== TASK GOAL ==
Would you write out the lines from the one containing "Fit a 3-D box" to the end of the records below, exactly and in full, please?

(Saved data entries)
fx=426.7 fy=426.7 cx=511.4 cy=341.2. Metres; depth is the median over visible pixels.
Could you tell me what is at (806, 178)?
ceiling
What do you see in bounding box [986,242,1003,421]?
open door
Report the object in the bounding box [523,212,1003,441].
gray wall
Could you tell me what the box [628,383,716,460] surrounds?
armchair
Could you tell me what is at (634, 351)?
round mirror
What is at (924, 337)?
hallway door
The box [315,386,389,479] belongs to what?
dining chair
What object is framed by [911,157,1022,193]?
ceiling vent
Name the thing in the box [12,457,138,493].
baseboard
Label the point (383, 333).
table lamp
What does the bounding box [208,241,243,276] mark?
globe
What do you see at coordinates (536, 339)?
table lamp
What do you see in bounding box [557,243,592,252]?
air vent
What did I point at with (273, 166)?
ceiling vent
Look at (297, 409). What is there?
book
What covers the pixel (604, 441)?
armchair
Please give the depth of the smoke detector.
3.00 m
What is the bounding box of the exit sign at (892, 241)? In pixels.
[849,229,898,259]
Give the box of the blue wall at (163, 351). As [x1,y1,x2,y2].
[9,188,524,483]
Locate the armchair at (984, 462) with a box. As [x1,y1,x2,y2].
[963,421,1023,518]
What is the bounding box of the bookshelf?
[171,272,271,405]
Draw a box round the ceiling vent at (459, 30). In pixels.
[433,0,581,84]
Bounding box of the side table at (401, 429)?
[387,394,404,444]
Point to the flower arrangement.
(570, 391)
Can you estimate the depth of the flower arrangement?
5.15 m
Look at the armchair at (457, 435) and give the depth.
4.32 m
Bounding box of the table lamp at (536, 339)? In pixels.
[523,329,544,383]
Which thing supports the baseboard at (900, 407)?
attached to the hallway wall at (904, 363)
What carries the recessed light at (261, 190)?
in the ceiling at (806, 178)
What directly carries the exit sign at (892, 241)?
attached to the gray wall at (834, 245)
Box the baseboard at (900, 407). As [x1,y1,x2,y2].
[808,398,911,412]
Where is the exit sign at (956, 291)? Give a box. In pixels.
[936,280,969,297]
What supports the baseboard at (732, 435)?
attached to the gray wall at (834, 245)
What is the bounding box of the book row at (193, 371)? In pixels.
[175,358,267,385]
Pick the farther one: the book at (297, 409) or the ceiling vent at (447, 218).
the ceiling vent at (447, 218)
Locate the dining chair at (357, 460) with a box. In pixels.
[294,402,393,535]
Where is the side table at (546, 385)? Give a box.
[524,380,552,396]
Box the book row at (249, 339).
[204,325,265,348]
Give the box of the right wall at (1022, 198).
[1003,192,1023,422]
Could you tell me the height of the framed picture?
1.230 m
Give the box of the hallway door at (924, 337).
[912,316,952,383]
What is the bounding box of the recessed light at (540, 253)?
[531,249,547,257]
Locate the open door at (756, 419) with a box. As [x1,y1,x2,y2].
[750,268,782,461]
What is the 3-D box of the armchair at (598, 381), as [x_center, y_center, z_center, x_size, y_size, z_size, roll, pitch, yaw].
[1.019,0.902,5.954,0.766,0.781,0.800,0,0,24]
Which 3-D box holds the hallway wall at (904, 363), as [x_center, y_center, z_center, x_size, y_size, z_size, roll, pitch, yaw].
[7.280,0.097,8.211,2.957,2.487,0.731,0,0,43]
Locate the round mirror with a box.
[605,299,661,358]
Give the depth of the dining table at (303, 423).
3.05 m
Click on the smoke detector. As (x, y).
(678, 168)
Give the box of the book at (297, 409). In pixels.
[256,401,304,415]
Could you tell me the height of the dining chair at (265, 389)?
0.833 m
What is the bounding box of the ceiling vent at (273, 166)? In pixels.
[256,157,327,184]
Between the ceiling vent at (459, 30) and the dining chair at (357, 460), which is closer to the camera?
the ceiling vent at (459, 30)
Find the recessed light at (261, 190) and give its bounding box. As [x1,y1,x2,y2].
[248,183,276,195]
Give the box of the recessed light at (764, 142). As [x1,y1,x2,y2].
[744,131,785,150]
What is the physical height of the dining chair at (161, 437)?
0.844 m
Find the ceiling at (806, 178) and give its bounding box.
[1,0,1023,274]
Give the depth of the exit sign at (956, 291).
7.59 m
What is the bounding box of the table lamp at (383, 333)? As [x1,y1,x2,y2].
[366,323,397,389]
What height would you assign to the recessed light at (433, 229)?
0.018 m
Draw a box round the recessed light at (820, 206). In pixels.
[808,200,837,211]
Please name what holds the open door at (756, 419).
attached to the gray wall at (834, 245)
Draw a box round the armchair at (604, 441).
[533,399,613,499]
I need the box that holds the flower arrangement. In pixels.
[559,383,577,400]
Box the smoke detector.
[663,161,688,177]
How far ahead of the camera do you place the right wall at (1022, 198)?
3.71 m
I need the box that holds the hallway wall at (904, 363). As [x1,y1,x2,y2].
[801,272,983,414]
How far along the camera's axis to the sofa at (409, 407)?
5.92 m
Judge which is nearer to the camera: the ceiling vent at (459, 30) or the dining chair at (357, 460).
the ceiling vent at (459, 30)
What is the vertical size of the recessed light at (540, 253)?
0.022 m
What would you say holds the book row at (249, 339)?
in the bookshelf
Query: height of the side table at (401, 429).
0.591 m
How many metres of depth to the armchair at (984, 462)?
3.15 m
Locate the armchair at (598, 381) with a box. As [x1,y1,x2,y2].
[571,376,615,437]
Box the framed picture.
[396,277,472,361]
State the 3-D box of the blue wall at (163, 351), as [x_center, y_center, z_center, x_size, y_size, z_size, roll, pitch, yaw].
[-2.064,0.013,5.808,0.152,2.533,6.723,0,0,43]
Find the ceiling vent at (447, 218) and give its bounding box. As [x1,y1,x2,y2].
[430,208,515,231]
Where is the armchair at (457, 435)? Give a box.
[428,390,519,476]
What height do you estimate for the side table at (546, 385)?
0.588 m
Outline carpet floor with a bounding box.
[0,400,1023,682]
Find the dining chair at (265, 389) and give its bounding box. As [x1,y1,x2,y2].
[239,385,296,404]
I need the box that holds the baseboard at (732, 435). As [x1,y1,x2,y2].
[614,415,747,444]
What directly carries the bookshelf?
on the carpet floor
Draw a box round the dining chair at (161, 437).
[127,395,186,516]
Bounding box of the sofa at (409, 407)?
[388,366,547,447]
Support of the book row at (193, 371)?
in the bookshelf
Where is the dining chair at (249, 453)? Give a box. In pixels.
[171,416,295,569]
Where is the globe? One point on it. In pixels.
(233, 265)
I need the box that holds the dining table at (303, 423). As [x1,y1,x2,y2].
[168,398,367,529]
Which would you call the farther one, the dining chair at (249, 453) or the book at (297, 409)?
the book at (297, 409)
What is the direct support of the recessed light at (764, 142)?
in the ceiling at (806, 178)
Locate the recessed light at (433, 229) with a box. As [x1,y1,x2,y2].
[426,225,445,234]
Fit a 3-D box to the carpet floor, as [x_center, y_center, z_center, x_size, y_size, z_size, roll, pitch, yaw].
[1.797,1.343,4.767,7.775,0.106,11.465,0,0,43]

== SOLUTION TO THE EXERCISE ==
Fit a 3-D box to the carpet floor, as [x_center, y_center, z_center, x_size, y_size, z_size, roll, pitch, yaw].
[1.797,1.343,4.767,7.775,0.106,11.465,0,0,43]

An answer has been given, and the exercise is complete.